* **AIM OF THE EXERCISE**
Could you repeat the records below exactly, leaving out any pictures?

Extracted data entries
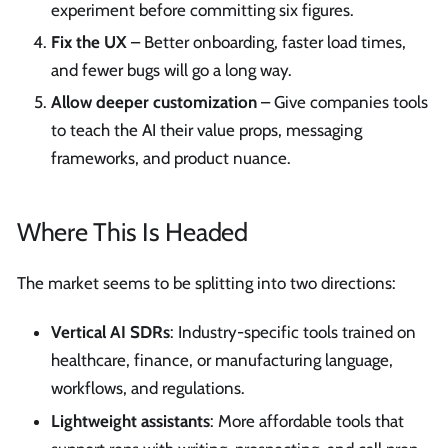
experiment before committing six figures.
Fix the UX
– Better onboarding, faster load times,
and fewer bugs will go a long way.
Allow deeper customization
– Give companies tools
to teach the AI their value props, messaging
frameworks, and product nuance.
Where This Is Headed
The market seems to be splitting into two directions:
Vertical AI SDRs
: Industry-specific tools trained on
healthcare, finance, or manufacturing language,
workflows, and regulations.
Lightweight assistants
: More affordable tools that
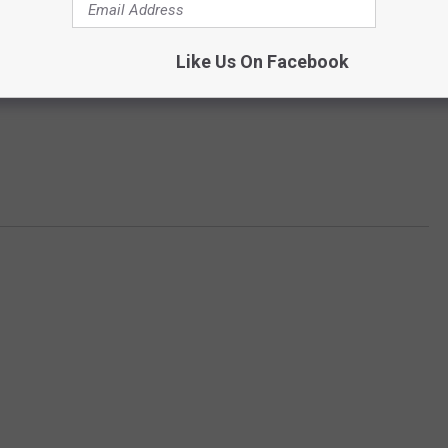
Like Us On Facebook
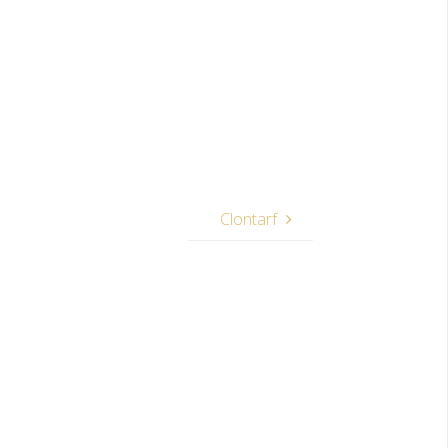
Clontarf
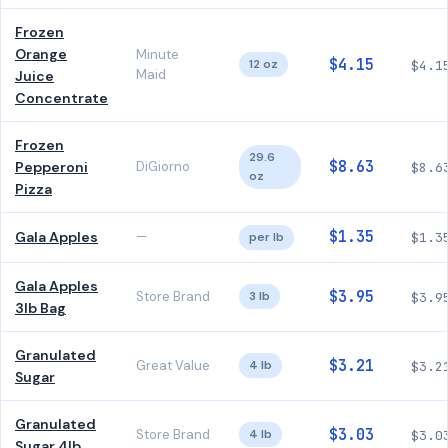
Frozen
Orange
Minute
$4.15
12 oz
$4.1
Maid
Juice
Concentrate
Frozen
29.6
$8.63
Pepperoni
DiGiorno
$8.6
oz
Pizza
$1.35
Gala Apples
—
per lb
$1.3
Gala Apples
$3.95
Store Brand
3 lb
$3.9
3lb Bag
Granulated
$3.21
Great Value
4 lb
$3.2
Sugar
Granulated
$3.03
Store Brand
4 lb
$3.0
Sugar 4lb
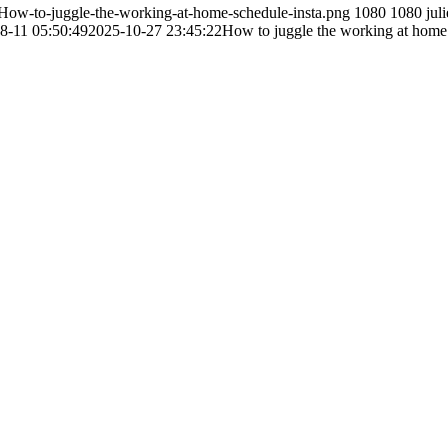
How-to-juggle-the-working-at-home-schedule-insta.png
1080
1080
juli
8-11 05:50:49
2025-10-27 23:45:22
How to juggle the working at home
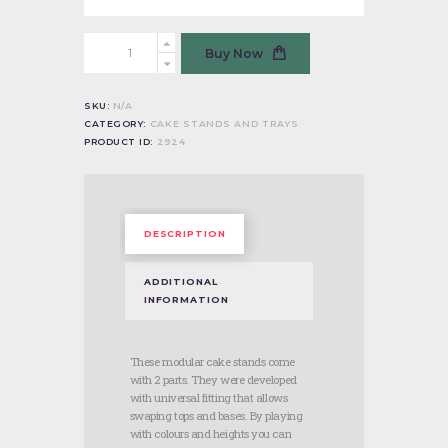
Cake
Buy Now
Stand
-
Black
SKU:
N/A
quantity
CATEGORY:
CAKE STANDS AND TRAYS
PRODUCT ID:
2924
DESCRIPTION
ADDITIONAL
INFORMATION
These modular cake stands come
with 2 parts. They were developed
with universal fitting that allows
swaping tops and bases. By playing
with colours and heights you can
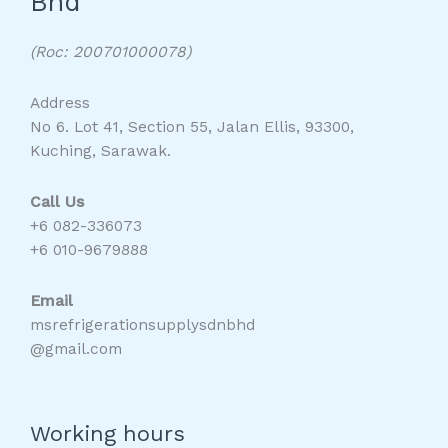
Bhd
(Roc: 200701000078)
Address
No 6. Lot 41, Section 55, Jalan Ellis, 93300,
Kuching, Sarawak.
Call Us
+6 082-336073
+6 010-9679888
Email
msrefrigerationsupplysdnbhd
@gmail.com
Working hours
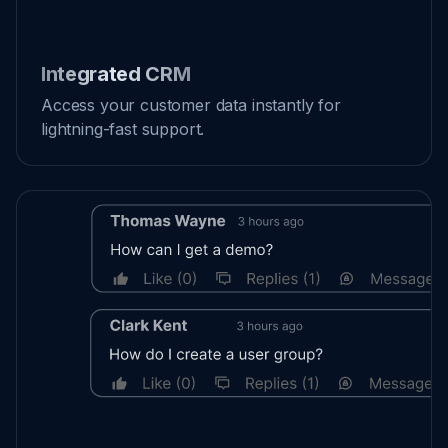
Integrated CRM
Access your customer data instantly for
lightning-fast support.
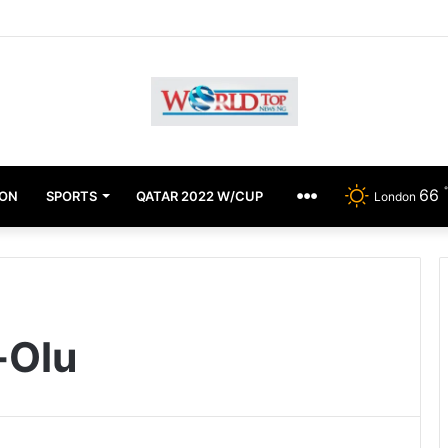
Achimugu Alleges EFCC Media Trial, Fears For Her Safety
66
ION
SPORTS
QATAR 2022 W/CUP
OTHERS
London
-Olu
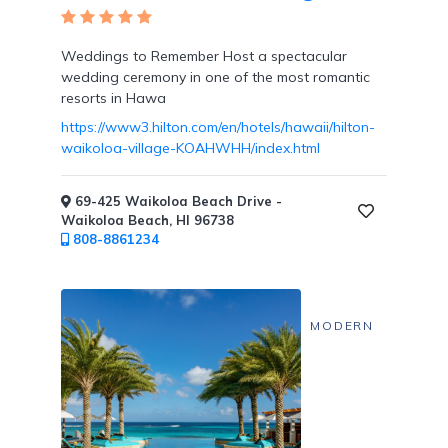
Tennis
Courts
Weddings to Remember Host a spectacular
wedding ceremony in one of the most romantic
resorts in Hawa
https://www3.hilton.com/en/hotels/hawaii/hilton-
waikoloa-village-KOAHWHH/index.html
Social
Events
69-425 Waikoloa Beach Drive -
Waikoloa Beach, HI 96738
808-8861234
Resort
Photographer
MODERN
Jacuzzi
in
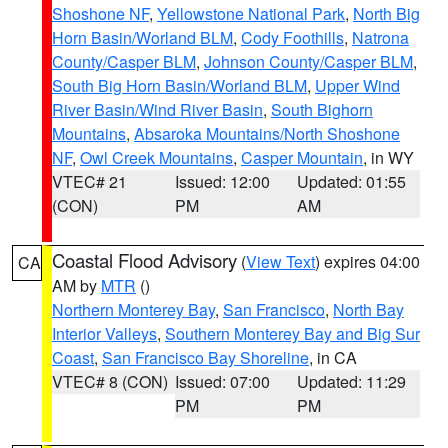
Shoshone NF
,
Yellowstone National Park
,
North Big
Horn Basin/Worland BLM
,
Cody Foothills
,
Natrona
County/Casper BLM
,
Johnson County/Casper BLM
,
South Big Horn Basin/Worland BLM
,
Upper Wind
River Basin/Wind River Basin
,
South Bighorn
Mountains
,
Absaroka Mountains/North Shoshone
NF
,
Owl Creek Mountains
,
Casper Mountain
, in WY
VTEC# 21
Issued: 12:00
Updated: 01:55
(CON)
PM
AM
Coastal Flood Advisory
(
View Text
) expires 04:00
CA
AM by
MTR
()
Northern Monterey Bay
,
San Francisco
,
North Bay
Interior Valleys
,
Southern Monterey Bay and Big Sur
Coast
,
San Francisco Bay Shoreline
, in CA
VTEC# 8 (CON)
Issued: 07:00
Updated: 11:29
PM
PM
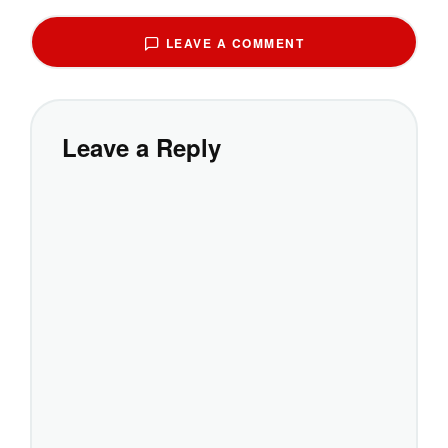
LEAVE A COMMENT
Leave a Reply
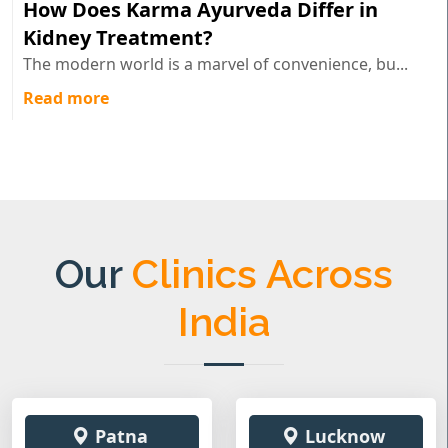
How Does Karma Ayurveda Differ in
Kidney Treatment?
The modern world is a marvel of convenience, bu...
Read more
Our
Clinics Across
India
Patna
Lucknow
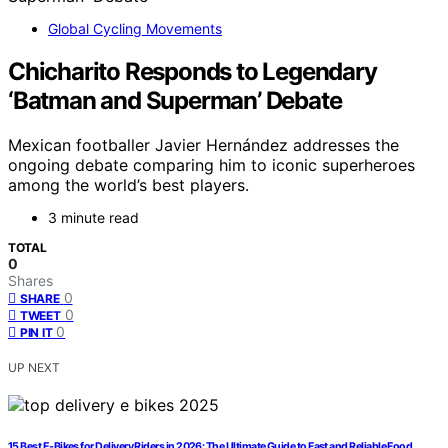
Global Cycling Movements
Chicharito Responds to Legendary
‘Batman and Superman’ Debate
Mexican footballer Javier Hernández addresses the
ongoing debate comparing him to iconic superheroes
among the world’s best players.
3 minute read
TOTAL
0
Shares
0
SHARE
0
TWEET
0
PIN IT
UP NEXT
15 Best E-Bikes for Delivery Riders in 2026: The Ultimate Guide to Fast and Reliable Food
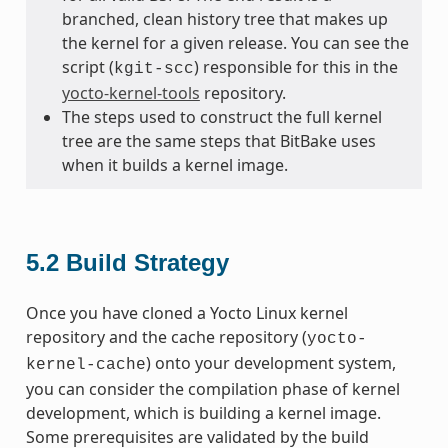
branched, clean history tree that makes up
the kernel for a given release. You can see the
script (
) responsible for this in the
kgit-scc
yocto-kernel-tools
repository.
The steps used to construct the full kernel
tree are the same steps that BitBake uses
when it builds a kernel image.
5.2
Build Strategy
Once you have cloned a Yocto Linux kernel
repository and the cache repository (
yocto-
) onto your development system,
kernel-cache
you can consider the compilation phase of kernel
development, which is building a kernel image.
Some prerequisites are validated by the build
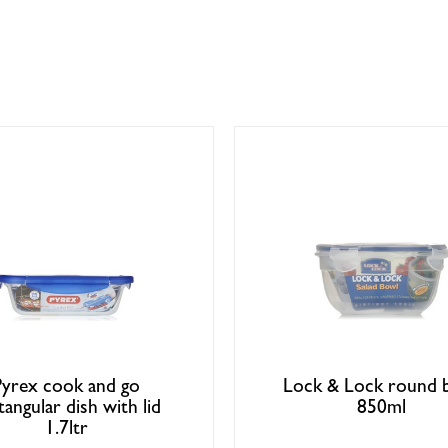
Pyrex cook and go
Lock & Lock round 
tangular dish with lid
850ml
1.7ltr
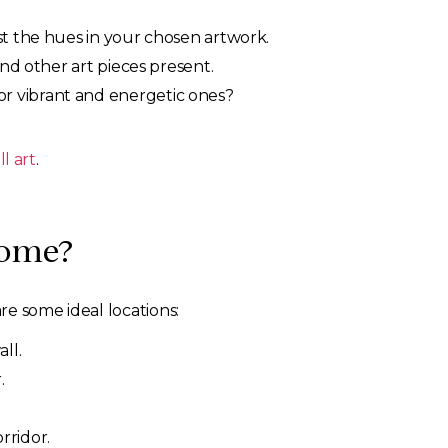
st the hues in your chosen artwork.
nd other art pieces present.
r vibrant and energetic ones?
l art
.
Home?
re some ideal locations:
ll.
.
rridor.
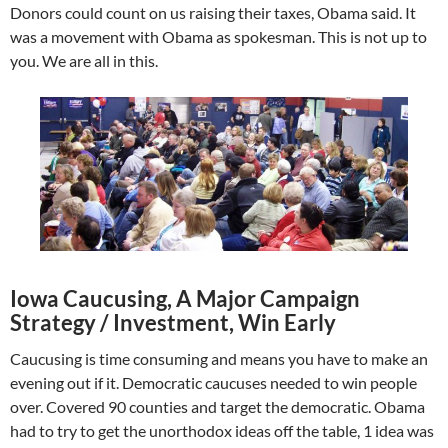
Donors could count on us raising their taxes, Obama said. It
was a movement with Obama as spokesman. This is not up to
you. We are all in this.
Iowa Caucusing, A Major Campaign
Strategy / Investment, Win Early
Caucusing is time consuming and means you have to make an
evening out if it. Democratic caucuses needed to win people
over. Covered 90 counties and target the democratic. Obama
had to try to get the unorthodox ideas off the table, 1 idea was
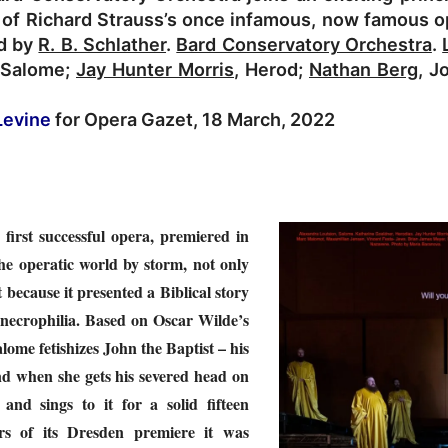
of Richard Strauss’s once infamous, now famous op
ed by
R. B. Schlather
.
Bard Conservatory Orchestra
.
 Salome;
Jay Hunter Morris
, Herod;
Nathan Berg
, J
Levine
for Opera Gazet, 18 March, 2022
 first successful opera, premiered in
he operatic world by storm, not only
t because it presented a Biblical story
 necrophilia. Based on Oscar Wilde’s
lome fetishizes John the Baptist – his
 and when she gets his severed head on
it and sings to it for a solid fifteen
rs of its Dresden premiere it
was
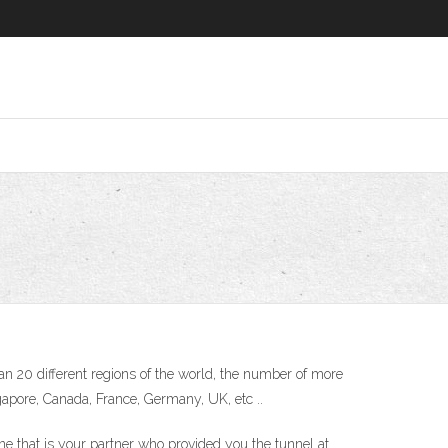
n 20 different regions of the world, the number of more
gapore, Canada, France, Germany, UK, etc ..
ne that is your partner who provided you the tunnel at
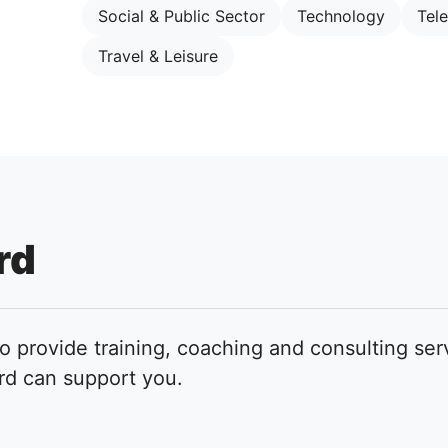
Social & Public Sector
Technology
Tel
Travel & Leisure
rd
to provide training, coaching and consulting ser
rd can support you.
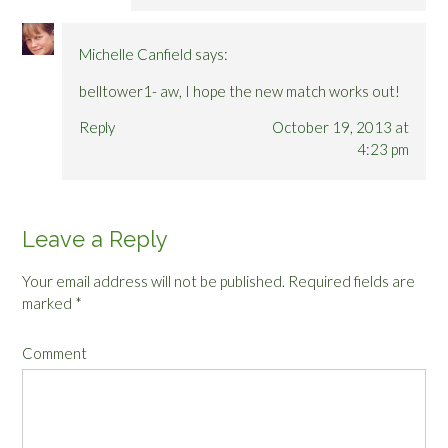
Michelle Canfield
says:
belltower1- aw, I hope the new match works out!
Reply
October 19, 2013 at
4:23 pm
Leave a Reply
Your email address will not be published.
Required fields are
marked
*
Comment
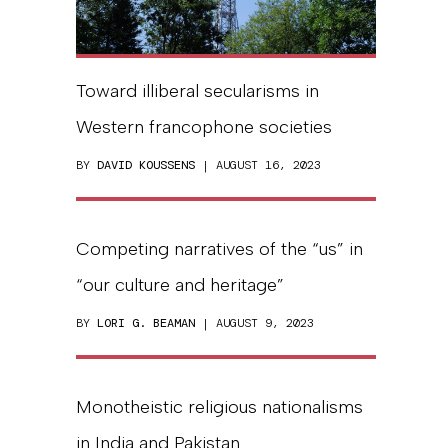
Toward illiberal secularisms in
Western francophone societies
BY
DAVID KOUSSENS
| AUGUST 16, 2023
Competing narratives of the “us” in
“our culture and heritage”
BY
LORI G. BEAMAN
| AUGUST 9, 2023
Monotheistic religious nationalisms
in India and Pakistan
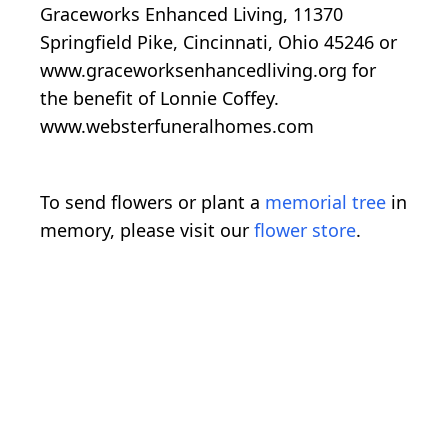
Graceworks Enhanced Living, 11370
Springfield Pike, Cincinnati, Ohio 45246 or
www.graceworksenhancedliving.org for
the benefit of Lonnie Coffey.
www.websterfuneralhomes.com
To send flowers or plant a
memorial tree
in
memory, please visit our
flower store
.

* **WRITTEN ANSWER**
experiment before committing six figures.
Fix the UX
– Better onboarding, faster load times,
and fewer bugs will go a long way.
Allow deeper customization
– Give companies tools
to teach the AI their value props, messaging
frameworks, and product nuance.
Where This Is Headed
The market seems to be splitting into two directions:
Vertical AI SDRs
: Industry-specific tools trained on
healthcare, finance, or manufacturing language,
workflows, and regulations.
Lightweight assistants
: More affordable tools that
Like Us On Facebook
Clontarf
Frozen
Orange
Minute
$4.15
12 oz
$4.1
Maid
Juice
Concentrate
Frozen
29.6
$8.63
Pepperoni
DiGiorno
$8.6
oz
Pizza
$1.35
Gala Apples
—
per lb
$1.3
Gala Apples
$3.95
Store Brand
3 lb
$3.9
3lb Bag
Granulated
$3.21
Great Value
4 lb
$3.2
Sugar
Granulated
$3.03
Store Brand
4 lb
$3.0
Sugar 4lb
How-to-juggle-the-working-at-home-schedule-insta.png
1080
1080
juli
8-11 05:50:49
2025-10-27 23:45:22
How to juggle the working at home
Cake
Buy Now
Stand
-
Black
SKU:
N/A
quantity
CATEGORY:
CAKE STANDS AND TRAYS
PRODUCT ID:
2924
DESCRIPTION
ADDITIONAL
INFORMATION
These modular cake stands come
with 2 parts. They were developed
with universal fitting that allows
swaping tops and bases. By playing
with colours and heights you can
Bhd
(Roc: 200701000078)
Address
No 6. Lot 41, Section 55, Jalan Ellis, 93300,
Kuching, Sarawak.
Call Us
+6 082-336073
+6 010-9679888
Email
msrefrigerationsupplysdnbhd
@gmail.com
Working hours
Integrated CRM
Access your customer data instantly for
lightning-fast support.
Achimugu Alleges EFCC Media Trial, Fears For Her Safety
66
ION
SPORTS
QATAR 2022 W/CUP
OTHERS
London
-Olu
Tennis
Courts
Weddings to Remember Host a spectacular
wedding ceremony in one of the most romantic
resorts in Hawa
https://www3.hilton.com/en/hotels/hawaii/hilton-
waikoloa-village-KOAHWHH/index.html
Social
Events
69-425 Waikoloa Beach Drive -
Waikoloa Beach, HI 96738
808-8861234
Resort
Photographer
MODERN
Jacuzzi
in
Shoshone NF
,
Yellowstone National Park
,
North Big
Horn Basin/Worland BLM
,
Cody Foothills
,
Natrona
County/Casper BLM
,
Johnson County/Casper BLM
,
South Big Horn Basin/Worland BLM
,
Upper Wind
River Basin/Wind River Basin
,
South Bighorn
Mountains
,
Absaroka Mountains/North Shoshone
NF
,
Owl Creek Mountains
,
Casper Mountain
, in WY
VTEC# 21
Issued: 12:00
Updated: 01:55
(CON)
PM
AM
Coastal Flood Advisory
(
View Text
) expires 04:00
CA
AM by
MTR
()
Northern Monterey Bay
,
San Francisco
,
North Bay
Interior Valleys
,
Southern Monterey Bay and Big Sur
Coast
,
San Francisco Bay Shoreline
, in CA
VTEC# 8 (CON)
Issued: 07:00
Updated: 11:29
PM
PM
LEAVE A COMMENT
Leave a Reply
How Does Karma Ayurveda Differ in
Kidney Treatment?
The modern world is a marvel of convenience, bu...
Read more
Our
Clinics Across
India
Patna
Lucknow
Global Cycling Movements
Chicharito Responds to Legendary
‘Batman and Superman’ Debate
Mexican footballer Javier Hernández addresses the
ongoing debate comparing him to iconic superheroes
among the world’s best players.
3 minute read
TOTAL
0
Shares
0
SHARE
0
TWEET
0
PIN IT
UP NEXT
15 Best E-Bikes for Delivery Riders in 2026: The Ultimate Guide to Fast and Reliable Food
branched, clean history tree that makes up
the kernel for a given release. You can see the
script (
) responsible for this in the
kgit-scc
yocto-kernel-tools
repository.
The steps used to construct the full kernel
tree are the same steps that BitBake uses
when it builds a kernel image.
5.2
Build Strategy
Once you have cloned a Yocto Linux kernel
repository and the cache repository (
yocto-
) onto your development system,
kernel-cache
you can consider the compilation phase of kernel
development, which is building a kernel image.
Some prerequisites are validated by the build
Pyrex cook and go
Lock & Lock round 
tangular dish with lid
850ml
1.7ltr
st the hues in your chosen artwork.
nd other art pieces present.
r vibrant and energetic ones?
l art
.
Home?
re some ideal locations:
ll.
.
rridor.
Donors could count on us raising their taxes, Obama said. It
was a movement with Obama as spokesman. This is not up to
you. We are all in this.
Iowa Caucusing, A Major Campaign
Strategy / Investment, Win Early
Caucusing is time consuming and means you have to make an
evening out if it. Democratic caucuses needed to win people
over. Covered 90 counties and target the democratic. Obama
had to try to get the unorthodox ideas off the table, 1 idea was
of Richard Strauss’s once infamous, now famous op
ed by
R. B. Schlather
.
Bard Conservatory Orchestra
.
 Salome;
Jay Hunter Morris
, Herod;
Nathan Berg
, J
Levine
for Opera Gazet, 18 March, 2022
 first successful opera, premiered in
he operatic world by storm, not only
t because it presented a Biblical story
 necrophilia. Based on Oscar Wilde’s
lome fetishizes John the Baptist – his
 and when she gets his severed head on
it and sings to it for a solid fifteen
rs of its Dresden premiere it
was
n 20 different regions of the world, the number of more
gapore, Canada, France, Germany, UK, etc ..
ne that is your partner who provided you the tunnel at
Social & Public Sector
Technology
Tel
Travel & Leisure
rd
to provide training, coaching and consulting ser
rd can support you.
Michelle Canfield
says:
belltower1- aw, I hope the new match works out!
Reply
October 19, 2013 at
4:23 pm
Leave a Reply
Your email address will not be published.
Required fields are
marked
*
Comment
Toward illiberal secularisms in
Western francophone societies
BY
DAVID KOUSSENS
| AUGUST 16, 2023
Competing narratives of the “us” in
“our culture and heritage”
BY
LORI G. BEAMAN
| AUGUST 9, 2023
Monotheistic religious nationalisms
in India and Pakistan
Graceworks Enhanced Living, 11370
Springfield Pike, Cincinnati, Ohio 45246 or
www.graceworksenhancedliving.org for
the benefit of Lonnie Coffey.
www.websterfuneralhomes.com
To send flowers or plant a
memorial tree
in
memory, please visit our
flower store
.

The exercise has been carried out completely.